We distributed a survey among our network and ended up receiving about 730 responses. It blew us away. Some of the stories that came back were shocking and mind-blowingly disappointing. Stories of women being made redundant while on maternity leave or losing their positions when they returned to work.
I then met with some senior executives. They would sit opposite me in their power suits, arms crossed, talking about their parental leave policies. They might have put the policies in place, but at this level, they’re too high to see what is happening on the ground. I shared some verbatim stories from their staff and saw them letting their guard down, melting into their seat. One executive even started making notes. The discussions from there were amazing and spurred us to create some workshops.
The workshops focus on educating and supporting managers to better understand and support staff going through parental leave. There is then be the option of offering their top talent some coaching. Instead of penalising people for having children, they can learn to work with them so they become happier, more productive and loyal employees. A lot of women who hope to be with their organisation long-term are leaving based on a bad maternity leave experience and a lack of support. Yes, there are budgets to meet and a lot of work to be done, but if managers can lead their teams with empathy, the outcomes will be beneficial for both parties.
Dan and I are exhausted because we are often working on Empathic Consulting until 11 at night. But it’s not the depressed sort of fatigue I experienced years ago. It’s an excited fatigue.
And, after nearly ten years, I’m now pregnant. My energy has shifted though. Of course the baby is so important — we’ve both wanted this for so long — but when you fill your world with things you’re passionate about, it can’t be the only focus.
It’s important to pay attention to the things that you value because you never know what’s going to happen in the future.
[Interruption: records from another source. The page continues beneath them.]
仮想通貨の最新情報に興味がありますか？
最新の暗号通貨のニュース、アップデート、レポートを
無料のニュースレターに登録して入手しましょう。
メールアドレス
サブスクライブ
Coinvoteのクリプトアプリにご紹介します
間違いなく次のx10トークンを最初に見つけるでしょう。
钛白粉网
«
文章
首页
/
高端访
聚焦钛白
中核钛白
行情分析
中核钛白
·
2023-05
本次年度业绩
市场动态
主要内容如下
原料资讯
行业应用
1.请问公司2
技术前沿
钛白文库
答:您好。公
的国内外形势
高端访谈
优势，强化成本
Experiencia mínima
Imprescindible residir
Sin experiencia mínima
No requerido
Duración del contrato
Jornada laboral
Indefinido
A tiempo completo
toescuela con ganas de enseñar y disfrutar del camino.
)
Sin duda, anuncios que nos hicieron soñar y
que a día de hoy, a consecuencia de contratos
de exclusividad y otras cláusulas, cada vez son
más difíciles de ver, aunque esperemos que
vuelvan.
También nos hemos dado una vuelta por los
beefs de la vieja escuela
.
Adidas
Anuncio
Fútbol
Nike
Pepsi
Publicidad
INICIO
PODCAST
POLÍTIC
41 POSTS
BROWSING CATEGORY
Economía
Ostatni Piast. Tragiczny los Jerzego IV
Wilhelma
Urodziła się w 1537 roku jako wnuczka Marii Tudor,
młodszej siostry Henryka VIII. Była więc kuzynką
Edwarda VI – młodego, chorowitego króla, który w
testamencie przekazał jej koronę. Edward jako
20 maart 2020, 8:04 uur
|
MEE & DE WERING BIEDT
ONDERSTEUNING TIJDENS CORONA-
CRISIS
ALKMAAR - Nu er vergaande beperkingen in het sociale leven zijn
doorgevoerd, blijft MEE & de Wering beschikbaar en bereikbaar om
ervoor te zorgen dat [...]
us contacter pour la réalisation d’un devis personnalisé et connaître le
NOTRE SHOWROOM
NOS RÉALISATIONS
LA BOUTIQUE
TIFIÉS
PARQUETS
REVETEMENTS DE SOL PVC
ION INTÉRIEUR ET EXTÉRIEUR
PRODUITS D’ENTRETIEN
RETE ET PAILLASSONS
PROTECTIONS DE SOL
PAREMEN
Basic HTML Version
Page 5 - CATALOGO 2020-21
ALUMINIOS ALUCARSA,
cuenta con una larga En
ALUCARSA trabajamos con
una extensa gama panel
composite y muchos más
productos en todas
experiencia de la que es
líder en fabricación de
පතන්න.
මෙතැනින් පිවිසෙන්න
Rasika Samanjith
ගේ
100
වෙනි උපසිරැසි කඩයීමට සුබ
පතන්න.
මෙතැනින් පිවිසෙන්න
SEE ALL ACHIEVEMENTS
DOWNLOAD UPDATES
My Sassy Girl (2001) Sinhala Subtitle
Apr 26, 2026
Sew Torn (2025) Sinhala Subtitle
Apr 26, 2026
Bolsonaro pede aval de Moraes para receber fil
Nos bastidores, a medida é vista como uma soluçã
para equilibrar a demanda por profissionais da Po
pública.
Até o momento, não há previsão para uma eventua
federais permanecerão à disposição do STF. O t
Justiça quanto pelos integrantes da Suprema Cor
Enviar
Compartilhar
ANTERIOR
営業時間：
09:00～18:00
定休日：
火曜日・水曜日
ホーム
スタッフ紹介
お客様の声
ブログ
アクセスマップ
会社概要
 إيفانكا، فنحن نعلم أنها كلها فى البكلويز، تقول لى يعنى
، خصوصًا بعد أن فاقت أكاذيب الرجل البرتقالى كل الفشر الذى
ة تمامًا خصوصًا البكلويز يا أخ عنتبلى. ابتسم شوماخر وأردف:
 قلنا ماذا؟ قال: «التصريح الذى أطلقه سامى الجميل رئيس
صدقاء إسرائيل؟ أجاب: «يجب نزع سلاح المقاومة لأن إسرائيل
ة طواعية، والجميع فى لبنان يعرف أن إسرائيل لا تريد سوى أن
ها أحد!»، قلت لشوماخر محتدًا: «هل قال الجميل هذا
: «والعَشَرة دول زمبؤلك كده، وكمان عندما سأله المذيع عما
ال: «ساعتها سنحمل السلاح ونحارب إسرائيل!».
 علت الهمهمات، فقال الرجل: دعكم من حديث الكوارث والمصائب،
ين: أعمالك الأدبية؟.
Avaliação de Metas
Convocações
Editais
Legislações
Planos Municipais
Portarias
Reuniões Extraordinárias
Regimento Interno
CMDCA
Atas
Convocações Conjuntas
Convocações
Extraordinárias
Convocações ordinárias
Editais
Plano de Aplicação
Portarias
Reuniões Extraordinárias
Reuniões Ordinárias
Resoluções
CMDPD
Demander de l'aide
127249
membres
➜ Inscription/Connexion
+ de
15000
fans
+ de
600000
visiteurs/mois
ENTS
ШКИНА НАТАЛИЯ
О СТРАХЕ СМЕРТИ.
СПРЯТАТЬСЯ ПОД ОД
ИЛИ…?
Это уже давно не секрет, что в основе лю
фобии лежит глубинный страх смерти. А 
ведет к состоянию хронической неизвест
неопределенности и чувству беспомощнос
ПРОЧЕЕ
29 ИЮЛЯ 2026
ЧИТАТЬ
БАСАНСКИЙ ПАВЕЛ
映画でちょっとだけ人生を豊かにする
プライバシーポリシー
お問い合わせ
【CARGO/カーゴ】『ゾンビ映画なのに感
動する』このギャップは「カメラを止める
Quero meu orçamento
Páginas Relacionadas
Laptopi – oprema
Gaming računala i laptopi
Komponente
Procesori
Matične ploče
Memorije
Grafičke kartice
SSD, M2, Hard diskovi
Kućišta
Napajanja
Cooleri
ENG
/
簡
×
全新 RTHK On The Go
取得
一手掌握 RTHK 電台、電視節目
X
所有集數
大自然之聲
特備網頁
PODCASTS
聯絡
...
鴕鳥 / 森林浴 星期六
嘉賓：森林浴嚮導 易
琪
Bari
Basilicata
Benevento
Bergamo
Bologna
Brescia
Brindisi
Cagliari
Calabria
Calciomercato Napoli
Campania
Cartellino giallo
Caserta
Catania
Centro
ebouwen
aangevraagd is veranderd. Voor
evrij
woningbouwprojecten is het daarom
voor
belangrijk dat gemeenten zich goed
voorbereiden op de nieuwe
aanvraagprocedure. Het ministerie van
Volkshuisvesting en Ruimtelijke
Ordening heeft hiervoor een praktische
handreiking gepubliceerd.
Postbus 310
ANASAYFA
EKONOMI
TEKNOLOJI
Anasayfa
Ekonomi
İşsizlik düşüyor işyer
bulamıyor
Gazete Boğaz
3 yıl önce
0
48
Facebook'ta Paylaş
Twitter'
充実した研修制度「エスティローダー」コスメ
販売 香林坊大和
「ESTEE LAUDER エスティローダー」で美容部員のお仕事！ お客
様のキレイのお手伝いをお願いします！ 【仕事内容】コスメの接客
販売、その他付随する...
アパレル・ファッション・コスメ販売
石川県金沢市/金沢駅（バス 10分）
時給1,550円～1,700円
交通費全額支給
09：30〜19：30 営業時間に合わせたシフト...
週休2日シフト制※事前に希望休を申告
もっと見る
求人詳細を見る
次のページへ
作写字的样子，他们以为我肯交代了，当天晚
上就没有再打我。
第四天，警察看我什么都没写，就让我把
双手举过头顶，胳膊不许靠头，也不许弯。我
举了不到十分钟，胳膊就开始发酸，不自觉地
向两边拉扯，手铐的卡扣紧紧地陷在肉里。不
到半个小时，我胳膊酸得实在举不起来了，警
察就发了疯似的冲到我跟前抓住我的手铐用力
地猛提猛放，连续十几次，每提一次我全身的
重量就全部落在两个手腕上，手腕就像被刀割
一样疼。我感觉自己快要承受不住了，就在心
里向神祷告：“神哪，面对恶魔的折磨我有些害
If your relationship falls apart or your fertility treatment doesn’t work or if a loved one dies, you still have the core basis of who you are. And while it’s going to be tough and you’re going to need guts, your values can get you through your grief.
On the other side of my divorce when I was ready to gain some perspective I signed up for a Hands Across the Water bike ride. This meant riding 800km across Thailand and raising $10,000 for the charity. I could never have imagined meeting my now-husband Dan, on that first ride.
Hands Across the Water will always be a fundamental part of who we are as a couple. We found it separately, but it brought us together. Before I fell pregnant, we already felt like parents to the 300 children in Thailand we support. We even eloped to a Hands home in rural north Thailand that supports kids with HIV. And while we have our own little baby on the way, we will always think of the Hands family in Thailand as our own.
I lost my own Mum when I was six and going through a childhood trauma like that, I developed a certain resilience to get on with life when there were awful things happening around me.
I’ve always held a belief that everybody is going through some type of trauma. This sort of perspective helped me recognise that even when something shitty is happening, there is still happiness around me. I’ve learnt to sit in a head-space of whatever happens, happens!”